Stored entries:

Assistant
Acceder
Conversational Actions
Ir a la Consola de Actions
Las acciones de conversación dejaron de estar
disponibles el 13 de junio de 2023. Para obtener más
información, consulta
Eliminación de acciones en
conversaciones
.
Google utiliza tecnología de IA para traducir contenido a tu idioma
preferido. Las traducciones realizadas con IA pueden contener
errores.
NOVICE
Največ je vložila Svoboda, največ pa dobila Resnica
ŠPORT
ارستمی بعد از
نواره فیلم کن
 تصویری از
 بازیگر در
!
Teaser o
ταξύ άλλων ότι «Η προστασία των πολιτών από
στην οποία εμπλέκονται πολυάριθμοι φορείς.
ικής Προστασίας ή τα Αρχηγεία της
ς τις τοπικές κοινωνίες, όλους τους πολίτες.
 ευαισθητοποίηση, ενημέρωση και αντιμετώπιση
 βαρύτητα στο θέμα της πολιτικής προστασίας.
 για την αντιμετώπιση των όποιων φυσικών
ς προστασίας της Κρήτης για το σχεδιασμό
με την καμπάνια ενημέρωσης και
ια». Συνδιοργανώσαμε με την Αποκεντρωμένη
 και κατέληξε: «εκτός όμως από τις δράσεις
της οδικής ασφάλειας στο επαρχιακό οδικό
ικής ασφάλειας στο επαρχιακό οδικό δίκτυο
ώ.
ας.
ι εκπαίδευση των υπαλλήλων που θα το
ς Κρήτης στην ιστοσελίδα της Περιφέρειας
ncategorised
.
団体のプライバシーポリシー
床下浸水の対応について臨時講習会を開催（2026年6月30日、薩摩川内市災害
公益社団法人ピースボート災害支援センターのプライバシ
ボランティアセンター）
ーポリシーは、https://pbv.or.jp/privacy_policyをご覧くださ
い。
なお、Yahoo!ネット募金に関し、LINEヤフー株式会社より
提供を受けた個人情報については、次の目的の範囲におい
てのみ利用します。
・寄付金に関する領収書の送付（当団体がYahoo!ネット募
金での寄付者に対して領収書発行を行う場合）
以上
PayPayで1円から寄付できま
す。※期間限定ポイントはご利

→ Problem to solve
Give the lines from the start of the stored entries through the line containing "με την καμπάνια ενημέρωσης και", both included, as a Markdown table with a Row column for the row number and a Line column for the line. Leave out blank lines.

→ The completed task
| Row | Line |
|---|---|
| 1 | Assistant |
| 2 | Acceder |
| 3 | Conversational Actions |
| 4 | Ir a la Consola de Actions |
| 5 | Las acciones de conversación dejaron de estar |
| 6 | disponibles el 13 de junio de 2023. Para obtener más |
| 7 | información, consulta |
| 8 | Eliminación de acciones en |
| 9 | conversaciones |
| 10 | . |
| 11 | Google utiliza tecnología de IA para traducir contenido a tu idioma |
| 12 | preferido. Las traducciones realizadas con IA pueden contener |
| 13 | errores. |
| 14 | NOVICE |
| 15 | Največ je vložila Svoboda, največ pa dobila Resnica |
| 16 | ŠPORT |
| 17 | ارستمی بعد از |
| 18 | نواره فیلم کن |
| 19 |  تصویری از |
| 20 |  بازیگر در |
| 21 | ! |
| 22 | Teaser o |
| 23 | ταξύ άλλων ότι «Η προστασία των πολιτών από |
| 24 | στην οποία εμπλέκονται πολυάριθμοι φορείς. |
| 25 | ικής Προστασίας ή τα Αρχηγεία της |
| 26 | ς τις τοπικές κοινωνίες, όλους τους πολίτες. |
| 27 |  ευαισθητοποίηση, ενημέρωση και αντιμετώπιση |
| 28 |  βαρύτητα στο θέμα της πολιτικής προστασίας. |
| 29 |  για την αντιμετώπιση των όποιων φυσικών |
| 30 | ς προστασίας της Κρήτης για το σχεδιασμό |
| 31 | με την καμπάνια ενημέρωσης και |